Every line below from the one containing "A relationship type" through the one containing "between _a_ and _b_." must be transcribed exactly. Omit all lines outside that stretch.
::: Data for review
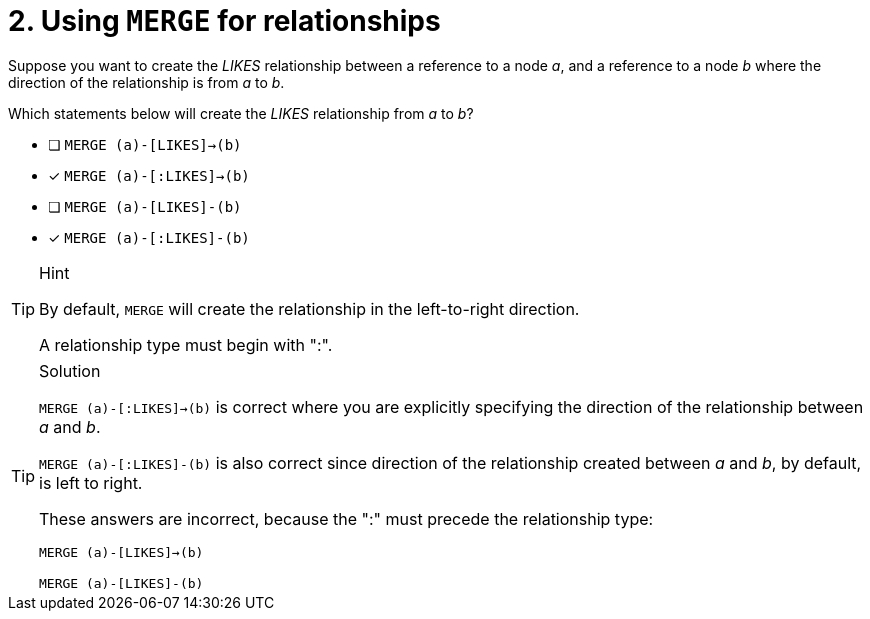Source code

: [.question,role=multiple_choice]
= 2. Using `MERGE` for relationships

Suppose you want to create the _LIKES_ relationship between a reference to a node _a_, and a reference to a node _b_ where the direction of the relationship is from _a_ to _b_.

Which statements below will create the _LIKES_ relationship from _a_ to _b_?

* [ ] `MERGE (a)-[LIKES]->(b)`
* [x] `MERGE (a)-[:LIKES]->(b)`
* [ ] `MERGE (a)-[LIKES]-(b)`
* [x] `MERGE (a)-[:LIKES]-(b)`

[TIP,role=hint]
.Hint
====
By default, `MERGE` will create the relationship in the left-to-right direction.

A relationship type must begin with ":".
====

[TIP,role=solution]
.Solution
====
`MERGE (a)-[:LIKES]->(b)` is correct where you are explicitly specifying the direction of the relationship between _a_ and _b_.

`MERGE (a)-[:LIKES]-(b)` is also correct since direction of the relationship created between _a_ and _b_, by default, is left to right.

These answers are incorrect, because the ":" must precede the relationship type:

`MERGE (a)-[LIKES]->(b)`

`MERGE (a)-[LIKES]-(b)`
====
::::::
Exercise answer:
A relationship type must begin with ":".
====

[TIP,role=solution]
.Solution
====
`MERGE (a)-[:LIKES]->(b)` is correct where you are explicitly specifying the direction of the relationship between _a_ and _b_.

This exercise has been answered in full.